(TEXT EXCERPT begins)

Tuesday, October 02, 2012

Tweeting and conferences

Inside Higher Ed has an article about tweeting at conferences, which apparently has a lot of people up in arms. The thrust of the argument is in fact rather sad, since it revolves around fear of having one's ideas disseminated. My feeling is that if you are very concerned about having your ideas stolen or somehow misrepresented, then don't present at a conference in the first place. In general, everyone should be really happy that their ideas are being discussed publicly at all. That should be a good thing!

There was also this argument:


Where some of her peers consider Twitter a constructive tool for batting around ideas, Nopper says she believes that the main reason scholars tweet sessions has more to do with personal branding at a time when many academics are scrambling to be noticed. "Along with it simply being distracting to some presenters, we need to consider how live-tweeting at conferences is a form of neoliberalism, with scholars employing social media to increase name recognition in and outside of the academy in hopes of getting more paid opportunities," she wrote.

I don't know anyone who makes money by live-tweeting at a conference, and I can't imagine how one would go about doing so. Corporations do not have their employees covering the hashtags of academic conferences to send out cash.

(TEXT EXCERPT ends)

◆ REQUIRED ACTIONS
(a) Rewrite the part of the post on tweeting at conferences that begins with the words "I don't know" and ends after "send out cash.", putting "Companies" where "Corporations" appears.
(b) Answer these questions about the post on tweeting at conferences:
(i) Which publication ran the article about tweeting at conferences?
(ii) Who wrote that live-tweeting at conferences is a form of neoliberalism?
(iii) What does the writer tell people who are very concerned about having their ideas stolen or misrepresented?
(c) Continue the post on tweeting at conferences from its last sentence.

(GIVEN DATA begins)

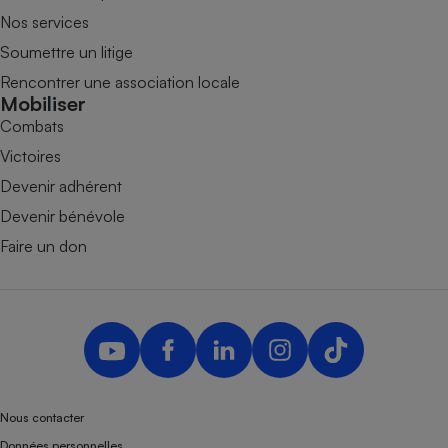
Nos services
Soumettre un litige
Rencontrer une association locale
Mobiliser
Combats
Victoires
Devenir adhérent
Devenir bénévole
Faire un don
Nous contacter
Données personnelles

(GIVEN DATA ends)

◆ TASK ANSWERS
(a)
I don't know anyone who makes money by live-tweeting at a conference, and I can't imagine how one would go about doing so. Companies do not have their employees covering the hashtags of academic conferences to send out cash.

(b)
(i) Inside Higher Ed
(ii) Nopper
(iii) Not to present at a conference in the first place.

(c)
In any event, having your ideas and your name disseminated is good for you. Being noticed--whether you are the presenter or the tweeter--should not be viewed in a negative light.

1 comments:

RAJ 1:10 AM  

This reminds me of an exchange I had a few years ago with a stellar grad student, who routinely puts "do not cite" on conference papers. I argued that he was actually preventing people who heard the paper from giving him the credit, and he should be putting "please cite as follows or contact me for current version".

Anyway, he then unfolded a weird theory of knowledge and credit in which knowledge was like little nuggets and you had to protect them from predatory others. Nothing I could do to get him to think of knowledge as circulating credit worked.

He ended by saying something to the effect that I could afford not to worry, because I am well know in the field. Which, of course, is because I do circulate my ideas... ah me.

I love it when people tweet from a session or conference I cannot attend...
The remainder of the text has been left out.